The Plans provide that in the event of a takeover or merger of the Company in which 100% of the equity of the Company is purchased or a sale of all or substantially all of OrthoLogic’s assets (an “Accelerating Event”), 75% of all unvested employee options will vest and the remaining 25% vest over the following twelve month period. If an employee or holder of stock options is terminated as a result of or subsequent to the acquisition, 100% of that individual’s stock option will vest immediately upon employment termination.

Stock Options issued prior to December 31, 2005:

Unrecognized non-cash stock compensation expense related to unvested options outstanding as of December 31, 2005 was approximately $1 million (includes 328,124 shares valued at $500,000 unvested and cancelled on April 5, 2006 upon the resignation of James M. Pusey, MD).

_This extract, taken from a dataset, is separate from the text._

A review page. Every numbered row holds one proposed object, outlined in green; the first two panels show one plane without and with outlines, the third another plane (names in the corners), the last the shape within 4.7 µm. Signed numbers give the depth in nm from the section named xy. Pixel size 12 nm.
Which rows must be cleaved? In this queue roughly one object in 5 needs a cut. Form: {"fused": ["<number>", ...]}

Because of the significant expected forfeiture rate (54%) caused by the options cancelled at the time of Dr. Pusey’s resignation, the expected compensation cost for unvested options at December 31, 2005, was approximately $388,000. Compensation cost recorded for the year ended December 31, 2006 for the options outstanding and unvested at December 31, 2005 was $203,000. At December 31, 2006 the remaining compensation cost related to unvested options outstanding at December 31, 2005, is approximately $185,000, which will be recognized over the remaining vesting period of approximately three years, with an estimated weighted average period of 1.4 years.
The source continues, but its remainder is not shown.